* _Task brief_:
Substitute "geheugenverlies" for every "dementie" in the entries below, beginning at the line that contains "in dat aan een" and stopping after the line that contains "actueel gehouden met". Write out only those lines, with everything else left unchanged.

(Beginning of Working data)

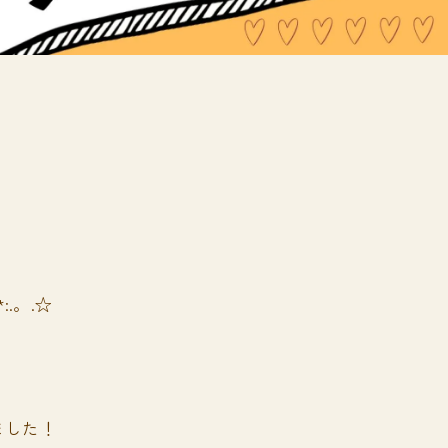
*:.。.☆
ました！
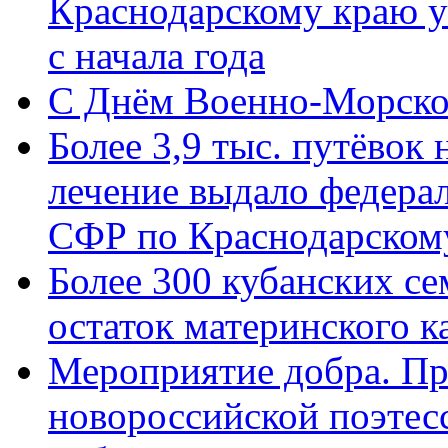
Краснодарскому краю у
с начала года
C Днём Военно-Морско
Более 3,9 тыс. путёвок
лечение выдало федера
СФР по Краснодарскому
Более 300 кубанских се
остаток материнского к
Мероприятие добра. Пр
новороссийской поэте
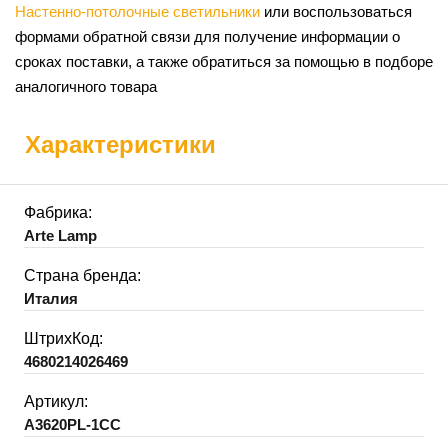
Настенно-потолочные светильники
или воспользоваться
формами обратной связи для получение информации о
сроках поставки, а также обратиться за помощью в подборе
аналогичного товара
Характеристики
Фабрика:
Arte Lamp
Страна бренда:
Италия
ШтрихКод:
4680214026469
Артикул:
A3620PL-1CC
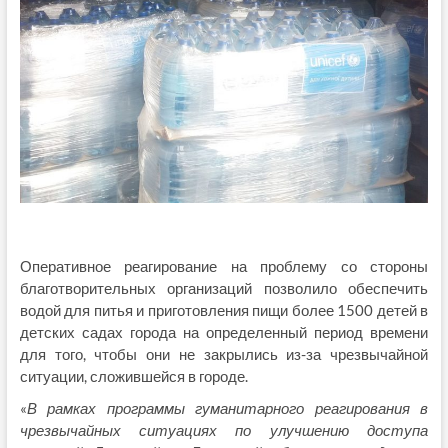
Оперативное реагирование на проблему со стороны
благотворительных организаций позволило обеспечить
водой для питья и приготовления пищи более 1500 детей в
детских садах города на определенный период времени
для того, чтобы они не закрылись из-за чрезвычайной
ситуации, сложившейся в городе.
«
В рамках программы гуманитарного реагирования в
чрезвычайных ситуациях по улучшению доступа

(End of Working data)
(Beginning of Working data)

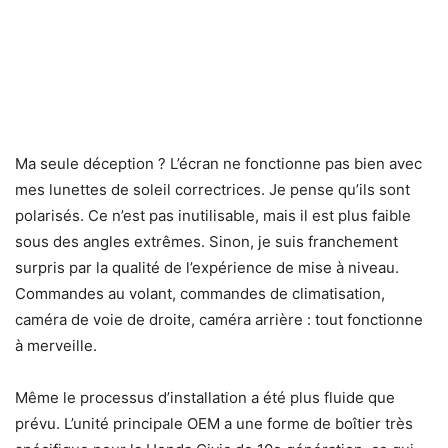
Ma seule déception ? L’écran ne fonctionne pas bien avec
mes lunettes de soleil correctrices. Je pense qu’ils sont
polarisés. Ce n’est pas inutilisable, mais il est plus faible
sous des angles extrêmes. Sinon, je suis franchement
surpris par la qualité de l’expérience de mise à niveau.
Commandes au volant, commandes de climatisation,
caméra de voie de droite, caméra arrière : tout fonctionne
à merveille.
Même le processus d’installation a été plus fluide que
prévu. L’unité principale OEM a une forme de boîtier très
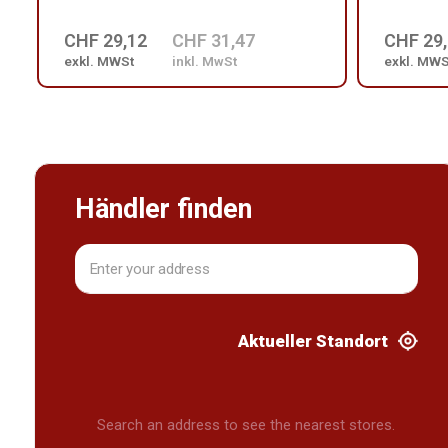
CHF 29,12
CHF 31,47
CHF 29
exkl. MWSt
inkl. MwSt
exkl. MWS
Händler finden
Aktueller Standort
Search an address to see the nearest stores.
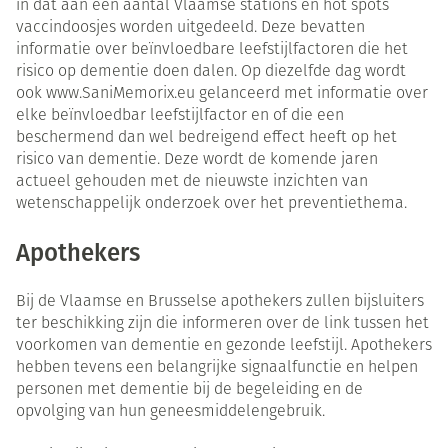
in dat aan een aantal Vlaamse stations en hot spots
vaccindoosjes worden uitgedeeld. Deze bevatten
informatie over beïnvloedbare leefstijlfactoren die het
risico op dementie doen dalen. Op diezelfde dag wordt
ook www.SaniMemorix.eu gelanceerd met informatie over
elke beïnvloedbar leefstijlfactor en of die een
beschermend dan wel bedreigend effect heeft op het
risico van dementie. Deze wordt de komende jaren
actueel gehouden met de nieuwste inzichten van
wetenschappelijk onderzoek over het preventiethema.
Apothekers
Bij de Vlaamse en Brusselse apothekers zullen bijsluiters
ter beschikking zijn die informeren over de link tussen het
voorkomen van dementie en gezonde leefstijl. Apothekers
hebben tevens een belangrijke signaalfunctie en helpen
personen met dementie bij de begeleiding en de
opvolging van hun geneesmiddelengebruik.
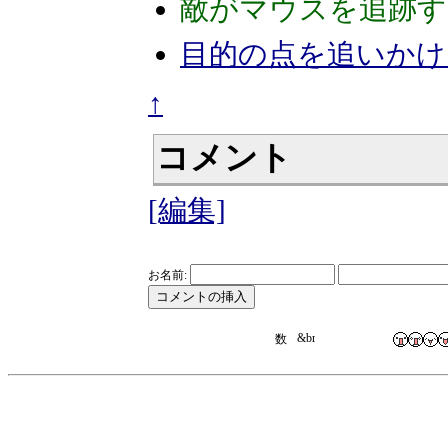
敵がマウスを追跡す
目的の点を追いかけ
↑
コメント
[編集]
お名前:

(End of Working data)
(Beginning of Working data)

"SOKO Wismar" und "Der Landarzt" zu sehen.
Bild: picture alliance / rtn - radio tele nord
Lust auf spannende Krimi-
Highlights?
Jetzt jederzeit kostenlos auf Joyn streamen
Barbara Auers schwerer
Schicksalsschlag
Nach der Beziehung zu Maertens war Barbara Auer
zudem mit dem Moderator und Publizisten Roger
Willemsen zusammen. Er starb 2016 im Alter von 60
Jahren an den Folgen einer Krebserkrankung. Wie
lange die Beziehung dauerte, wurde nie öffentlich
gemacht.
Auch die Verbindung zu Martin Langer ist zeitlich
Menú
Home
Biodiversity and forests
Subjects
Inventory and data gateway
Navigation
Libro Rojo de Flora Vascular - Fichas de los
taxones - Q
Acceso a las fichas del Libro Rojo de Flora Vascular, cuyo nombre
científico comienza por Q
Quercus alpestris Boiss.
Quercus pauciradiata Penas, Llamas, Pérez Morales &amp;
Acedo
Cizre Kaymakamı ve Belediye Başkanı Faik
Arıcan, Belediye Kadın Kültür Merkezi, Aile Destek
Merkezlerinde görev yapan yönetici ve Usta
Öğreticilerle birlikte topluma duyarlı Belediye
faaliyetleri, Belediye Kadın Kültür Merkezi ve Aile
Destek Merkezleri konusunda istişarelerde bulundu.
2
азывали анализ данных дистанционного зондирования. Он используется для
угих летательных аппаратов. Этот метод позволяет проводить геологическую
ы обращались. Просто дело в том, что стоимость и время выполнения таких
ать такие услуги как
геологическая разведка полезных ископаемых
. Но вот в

(End of Working data)

* _Expected answer_:
in dat aan een aantal Vlaamse stations en hot spots
vaccindoosjes worden uitgedeeld. Deze bevatten
informatie over beïnvloedbare leefstijlfactoren die het
risico op geheugenverlies doen dalen. Op diezelfde dag wordt
ook www.SaniMemorix.eu gelanceerd met informatie over
elke beïnvloedbar leefstijlfactor en of die een
beschermend dan wel bedreigend effect heeft op het
risico van geheugenverlies. Deze wordt de komende jaren
actueel gehouden met de nieuwste inzichten van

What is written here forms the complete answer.